A pesquisadora diz que sonha em ver seu projeto, cujo código está disponível em um servidor experimental da USP, ser disponibilizado em larga escala, ajudando especialmente grupos vulneráveis, como pessoas idosas e com menos acesso à educação. “Meu desejo é que todos os brasileiros possam usar essas ferramentas para checar notícias falsas e entender os mecanismos por trás das decisões dos modelos de IA. A transparência, além de gerar aumento de confiabilidade, também tem um papel educativo, criando uma sociedade mais crítica e consciente”, declara.
Embora ainda necessite de investimento e recursos para ampliar seu alcance, a pesquisa representa um avanço essencial para o uso ético e responsável da IA. “Vivemos dilemas diários com o poder das big techs, a epidemia de desinformação e os discursos de ódio. Trabalhos como o de Francielle são fundamentais para promover uma sociedade mais justa, transparente e democrática”, conclui o professor Thiago Pardo.
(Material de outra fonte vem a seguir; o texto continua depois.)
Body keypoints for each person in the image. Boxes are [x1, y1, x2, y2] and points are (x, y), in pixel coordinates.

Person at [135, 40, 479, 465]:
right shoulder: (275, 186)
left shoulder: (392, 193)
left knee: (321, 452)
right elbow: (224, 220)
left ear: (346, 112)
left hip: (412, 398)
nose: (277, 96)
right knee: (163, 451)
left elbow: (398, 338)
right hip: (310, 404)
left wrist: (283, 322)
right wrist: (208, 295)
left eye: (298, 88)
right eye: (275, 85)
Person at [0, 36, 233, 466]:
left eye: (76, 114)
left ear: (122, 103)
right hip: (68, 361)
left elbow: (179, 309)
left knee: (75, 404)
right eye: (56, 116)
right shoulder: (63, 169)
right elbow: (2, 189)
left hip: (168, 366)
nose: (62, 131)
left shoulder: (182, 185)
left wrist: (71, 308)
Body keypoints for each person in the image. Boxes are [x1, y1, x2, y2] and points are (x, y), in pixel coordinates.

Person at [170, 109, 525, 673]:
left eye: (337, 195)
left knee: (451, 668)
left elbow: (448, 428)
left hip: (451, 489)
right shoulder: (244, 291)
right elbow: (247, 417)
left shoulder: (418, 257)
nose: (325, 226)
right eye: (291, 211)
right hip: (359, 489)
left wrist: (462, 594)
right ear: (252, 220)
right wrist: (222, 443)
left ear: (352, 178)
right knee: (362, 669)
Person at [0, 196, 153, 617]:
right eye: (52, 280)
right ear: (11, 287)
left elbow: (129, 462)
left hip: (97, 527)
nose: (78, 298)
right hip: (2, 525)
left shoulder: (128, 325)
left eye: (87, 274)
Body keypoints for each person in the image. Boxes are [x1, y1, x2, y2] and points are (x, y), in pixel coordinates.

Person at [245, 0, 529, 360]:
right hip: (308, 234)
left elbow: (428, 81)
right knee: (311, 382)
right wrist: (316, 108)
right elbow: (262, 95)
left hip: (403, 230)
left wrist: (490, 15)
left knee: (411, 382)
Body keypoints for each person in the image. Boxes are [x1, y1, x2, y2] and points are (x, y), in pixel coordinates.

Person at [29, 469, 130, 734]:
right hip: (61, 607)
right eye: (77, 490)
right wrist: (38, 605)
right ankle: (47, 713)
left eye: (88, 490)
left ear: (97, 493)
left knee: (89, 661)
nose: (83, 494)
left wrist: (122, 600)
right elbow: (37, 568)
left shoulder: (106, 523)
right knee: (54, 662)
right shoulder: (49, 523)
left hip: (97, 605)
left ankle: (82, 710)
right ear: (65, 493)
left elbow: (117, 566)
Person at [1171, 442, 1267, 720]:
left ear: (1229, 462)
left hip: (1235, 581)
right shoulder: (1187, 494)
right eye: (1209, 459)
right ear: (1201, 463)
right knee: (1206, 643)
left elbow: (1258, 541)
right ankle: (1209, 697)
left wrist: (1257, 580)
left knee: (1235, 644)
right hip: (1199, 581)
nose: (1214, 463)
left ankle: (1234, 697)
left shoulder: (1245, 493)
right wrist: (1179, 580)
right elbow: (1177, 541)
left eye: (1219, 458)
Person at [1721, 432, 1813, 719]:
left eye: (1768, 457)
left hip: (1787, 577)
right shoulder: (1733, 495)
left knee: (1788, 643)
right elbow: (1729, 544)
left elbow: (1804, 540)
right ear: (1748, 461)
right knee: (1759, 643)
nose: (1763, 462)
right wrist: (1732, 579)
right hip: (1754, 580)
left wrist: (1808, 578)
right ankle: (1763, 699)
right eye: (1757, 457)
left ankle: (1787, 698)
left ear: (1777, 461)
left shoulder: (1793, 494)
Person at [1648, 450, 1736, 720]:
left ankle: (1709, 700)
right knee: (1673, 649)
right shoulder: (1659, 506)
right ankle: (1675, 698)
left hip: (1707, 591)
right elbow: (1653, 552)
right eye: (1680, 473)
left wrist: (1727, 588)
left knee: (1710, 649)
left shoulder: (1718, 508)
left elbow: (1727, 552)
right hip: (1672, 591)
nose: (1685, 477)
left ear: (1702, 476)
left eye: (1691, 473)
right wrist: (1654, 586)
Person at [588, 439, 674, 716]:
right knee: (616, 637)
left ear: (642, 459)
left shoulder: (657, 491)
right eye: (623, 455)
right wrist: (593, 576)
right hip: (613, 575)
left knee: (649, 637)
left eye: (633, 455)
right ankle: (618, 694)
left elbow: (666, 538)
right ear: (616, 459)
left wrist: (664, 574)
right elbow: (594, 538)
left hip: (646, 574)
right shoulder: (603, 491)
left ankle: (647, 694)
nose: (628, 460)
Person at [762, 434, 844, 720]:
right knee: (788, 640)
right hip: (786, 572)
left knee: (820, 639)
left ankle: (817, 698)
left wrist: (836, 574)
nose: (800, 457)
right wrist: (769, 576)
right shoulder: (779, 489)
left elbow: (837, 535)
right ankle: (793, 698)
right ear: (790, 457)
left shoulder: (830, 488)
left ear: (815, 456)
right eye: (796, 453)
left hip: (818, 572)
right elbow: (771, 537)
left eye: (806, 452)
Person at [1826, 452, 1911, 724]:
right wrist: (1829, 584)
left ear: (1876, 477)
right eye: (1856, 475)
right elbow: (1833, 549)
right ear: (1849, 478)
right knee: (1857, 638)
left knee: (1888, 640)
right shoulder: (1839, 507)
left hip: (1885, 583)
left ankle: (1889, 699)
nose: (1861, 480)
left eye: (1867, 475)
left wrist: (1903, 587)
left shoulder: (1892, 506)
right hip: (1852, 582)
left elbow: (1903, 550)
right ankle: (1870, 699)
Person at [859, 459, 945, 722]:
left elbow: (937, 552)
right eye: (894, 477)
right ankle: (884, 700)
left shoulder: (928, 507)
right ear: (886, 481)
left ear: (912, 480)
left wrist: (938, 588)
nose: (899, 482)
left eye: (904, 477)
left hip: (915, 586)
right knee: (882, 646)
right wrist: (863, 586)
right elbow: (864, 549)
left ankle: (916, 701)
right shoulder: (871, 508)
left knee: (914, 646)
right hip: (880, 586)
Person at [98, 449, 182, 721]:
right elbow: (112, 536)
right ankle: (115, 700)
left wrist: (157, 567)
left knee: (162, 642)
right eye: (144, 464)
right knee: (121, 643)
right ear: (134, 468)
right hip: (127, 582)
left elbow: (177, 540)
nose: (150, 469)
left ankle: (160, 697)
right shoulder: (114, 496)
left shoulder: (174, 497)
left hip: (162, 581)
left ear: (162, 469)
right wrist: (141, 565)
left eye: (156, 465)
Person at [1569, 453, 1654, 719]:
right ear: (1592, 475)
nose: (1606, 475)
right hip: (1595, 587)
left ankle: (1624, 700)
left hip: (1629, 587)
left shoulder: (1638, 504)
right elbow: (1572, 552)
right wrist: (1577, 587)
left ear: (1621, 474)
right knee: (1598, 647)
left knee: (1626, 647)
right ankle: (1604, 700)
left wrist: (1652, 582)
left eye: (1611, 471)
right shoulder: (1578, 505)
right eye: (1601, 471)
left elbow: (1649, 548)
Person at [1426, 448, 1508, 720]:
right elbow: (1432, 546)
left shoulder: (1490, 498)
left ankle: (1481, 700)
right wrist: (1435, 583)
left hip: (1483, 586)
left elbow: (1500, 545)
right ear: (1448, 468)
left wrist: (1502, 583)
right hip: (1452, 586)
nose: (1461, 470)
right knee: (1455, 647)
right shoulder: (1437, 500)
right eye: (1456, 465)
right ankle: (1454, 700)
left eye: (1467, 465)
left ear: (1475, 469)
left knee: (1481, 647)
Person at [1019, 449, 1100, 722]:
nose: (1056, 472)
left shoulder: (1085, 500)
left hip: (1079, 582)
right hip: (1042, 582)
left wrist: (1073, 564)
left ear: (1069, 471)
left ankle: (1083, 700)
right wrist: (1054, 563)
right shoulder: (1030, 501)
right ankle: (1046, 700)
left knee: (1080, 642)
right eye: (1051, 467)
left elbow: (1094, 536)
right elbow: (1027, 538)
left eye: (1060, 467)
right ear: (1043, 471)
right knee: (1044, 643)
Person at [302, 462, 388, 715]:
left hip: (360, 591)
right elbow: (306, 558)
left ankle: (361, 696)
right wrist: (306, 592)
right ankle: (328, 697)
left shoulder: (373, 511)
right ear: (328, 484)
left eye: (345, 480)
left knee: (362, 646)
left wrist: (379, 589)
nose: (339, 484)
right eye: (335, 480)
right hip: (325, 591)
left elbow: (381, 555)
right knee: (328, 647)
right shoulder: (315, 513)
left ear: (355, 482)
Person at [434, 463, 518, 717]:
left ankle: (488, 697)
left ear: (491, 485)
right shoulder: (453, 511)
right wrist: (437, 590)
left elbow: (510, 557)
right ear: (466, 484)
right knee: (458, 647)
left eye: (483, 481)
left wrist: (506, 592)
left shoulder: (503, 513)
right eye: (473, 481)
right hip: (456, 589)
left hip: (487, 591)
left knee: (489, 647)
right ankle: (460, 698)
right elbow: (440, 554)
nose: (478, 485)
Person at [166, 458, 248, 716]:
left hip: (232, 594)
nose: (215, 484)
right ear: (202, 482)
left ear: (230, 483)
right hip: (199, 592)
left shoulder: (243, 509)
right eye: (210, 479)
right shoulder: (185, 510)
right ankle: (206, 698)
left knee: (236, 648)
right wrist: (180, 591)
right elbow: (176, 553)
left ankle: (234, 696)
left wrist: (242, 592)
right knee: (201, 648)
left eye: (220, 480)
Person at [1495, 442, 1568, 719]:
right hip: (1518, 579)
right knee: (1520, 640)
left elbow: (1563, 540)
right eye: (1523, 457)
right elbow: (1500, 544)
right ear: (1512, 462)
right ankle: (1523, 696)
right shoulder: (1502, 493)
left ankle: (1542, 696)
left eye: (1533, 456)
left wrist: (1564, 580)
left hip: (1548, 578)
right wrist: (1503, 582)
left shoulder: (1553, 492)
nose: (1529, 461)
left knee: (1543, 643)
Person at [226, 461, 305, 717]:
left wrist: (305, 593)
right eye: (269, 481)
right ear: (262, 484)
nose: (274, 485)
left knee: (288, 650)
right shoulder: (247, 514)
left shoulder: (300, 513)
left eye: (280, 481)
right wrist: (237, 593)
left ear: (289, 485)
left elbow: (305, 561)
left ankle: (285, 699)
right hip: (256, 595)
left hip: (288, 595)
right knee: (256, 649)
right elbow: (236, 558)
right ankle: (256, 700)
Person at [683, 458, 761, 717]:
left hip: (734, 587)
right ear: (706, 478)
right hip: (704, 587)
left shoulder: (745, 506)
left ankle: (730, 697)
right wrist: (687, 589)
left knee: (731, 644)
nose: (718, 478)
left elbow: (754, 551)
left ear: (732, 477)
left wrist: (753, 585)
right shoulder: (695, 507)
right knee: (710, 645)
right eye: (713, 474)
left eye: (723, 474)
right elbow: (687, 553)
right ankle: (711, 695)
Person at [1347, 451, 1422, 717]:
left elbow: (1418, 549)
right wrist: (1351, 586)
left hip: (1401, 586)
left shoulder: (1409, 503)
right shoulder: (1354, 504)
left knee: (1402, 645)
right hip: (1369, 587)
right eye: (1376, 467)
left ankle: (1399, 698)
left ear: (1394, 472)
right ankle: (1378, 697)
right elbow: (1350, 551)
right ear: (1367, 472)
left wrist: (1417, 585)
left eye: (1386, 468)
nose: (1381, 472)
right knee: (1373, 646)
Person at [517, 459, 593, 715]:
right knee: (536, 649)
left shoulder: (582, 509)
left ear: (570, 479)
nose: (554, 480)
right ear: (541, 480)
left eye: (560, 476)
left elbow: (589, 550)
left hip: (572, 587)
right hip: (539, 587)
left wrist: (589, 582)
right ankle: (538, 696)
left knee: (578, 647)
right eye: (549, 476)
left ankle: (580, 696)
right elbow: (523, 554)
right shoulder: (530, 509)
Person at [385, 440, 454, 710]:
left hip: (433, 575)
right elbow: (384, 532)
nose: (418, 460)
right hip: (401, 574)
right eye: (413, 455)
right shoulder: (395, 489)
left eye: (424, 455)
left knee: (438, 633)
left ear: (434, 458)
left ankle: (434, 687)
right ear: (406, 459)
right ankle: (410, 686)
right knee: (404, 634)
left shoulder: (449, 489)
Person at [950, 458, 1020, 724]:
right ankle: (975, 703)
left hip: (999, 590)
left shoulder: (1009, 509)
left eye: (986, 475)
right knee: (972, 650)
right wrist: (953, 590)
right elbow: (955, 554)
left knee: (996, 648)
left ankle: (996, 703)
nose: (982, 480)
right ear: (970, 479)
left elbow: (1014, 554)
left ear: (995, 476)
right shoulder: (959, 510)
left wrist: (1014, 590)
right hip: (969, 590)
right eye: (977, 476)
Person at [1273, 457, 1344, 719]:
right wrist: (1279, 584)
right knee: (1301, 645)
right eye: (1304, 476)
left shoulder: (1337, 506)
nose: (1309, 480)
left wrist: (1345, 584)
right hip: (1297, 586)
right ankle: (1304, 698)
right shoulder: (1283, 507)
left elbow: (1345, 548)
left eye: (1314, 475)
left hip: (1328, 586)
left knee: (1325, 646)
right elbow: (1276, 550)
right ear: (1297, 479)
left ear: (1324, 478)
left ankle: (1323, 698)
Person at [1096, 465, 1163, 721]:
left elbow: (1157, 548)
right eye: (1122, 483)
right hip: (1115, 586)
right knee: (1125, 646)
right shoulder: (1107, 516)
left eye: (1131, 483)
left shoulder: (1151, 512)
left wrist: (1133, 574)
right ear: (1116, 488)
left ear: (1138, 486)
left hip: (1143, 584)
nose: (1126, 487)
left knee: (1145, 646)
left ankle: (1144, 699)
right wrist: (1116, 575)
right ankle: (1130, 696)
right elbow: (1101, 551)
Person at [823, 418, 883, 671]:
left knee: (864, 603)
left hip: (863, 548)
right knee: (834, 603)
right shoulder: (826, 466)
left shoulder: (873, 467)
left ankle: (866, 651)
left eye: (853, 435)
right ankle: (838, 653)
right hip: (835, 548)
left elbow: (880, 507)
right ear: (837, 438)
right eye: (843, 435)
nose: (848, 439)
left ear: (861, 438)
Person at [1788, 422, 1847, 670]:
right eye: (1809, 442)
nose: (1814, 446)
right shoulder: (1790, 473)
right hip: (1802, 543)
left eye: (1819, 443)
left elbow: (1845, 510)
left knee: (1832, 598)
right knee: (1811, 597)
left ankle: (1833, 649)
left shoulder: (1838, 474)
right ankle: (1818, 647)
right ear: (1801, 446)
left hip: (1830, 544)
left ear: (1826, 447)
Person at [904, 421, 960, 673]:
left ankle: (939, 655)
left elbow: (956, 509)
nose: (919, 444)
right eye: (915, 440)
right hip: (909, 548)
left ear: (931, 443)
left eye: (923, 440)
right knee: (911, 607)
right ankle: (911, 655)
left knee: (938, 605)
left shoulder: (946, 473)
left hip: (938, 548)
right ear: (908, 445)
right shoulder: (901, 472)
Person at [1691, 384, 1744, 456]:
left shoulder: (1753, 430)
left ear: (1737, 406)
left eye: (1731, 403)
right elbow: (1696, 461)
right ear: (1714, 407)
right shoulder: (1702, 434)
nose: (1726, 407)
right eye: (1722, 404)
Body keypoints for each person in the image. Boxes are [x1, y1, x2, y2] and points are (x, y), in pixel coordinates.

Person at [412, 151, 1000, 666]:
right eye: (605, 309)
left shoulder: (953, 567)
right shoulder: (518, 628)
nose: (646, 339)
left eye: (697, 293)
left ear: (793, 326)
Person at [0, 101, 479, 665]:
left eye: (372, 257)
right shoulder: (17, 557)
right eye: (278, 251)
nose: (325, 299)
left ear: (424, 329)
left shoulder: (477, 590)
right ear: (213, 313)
Francielle está no momento organizando, junto com uma professora da USP e um colega da Universidade do Sul da Califórnia, um evento internacional, que acontecerá neste ano na Itália, entre os dias 30 de junho e 5 de julho. O workshop intitulado, Explainable Deep Neural Networks for Responsible AI: Post-Hoc and Self-Explaining Approaches (DeepXplain 2025), visa dar continuidade a sua proposta de doutorado, para garantir a transparência dos modelos de Processamento de Linguagem Natural, sobretudo LLMs, aumentando sua credibilidade, além de garantir que eles sejam socialmente responsáveis.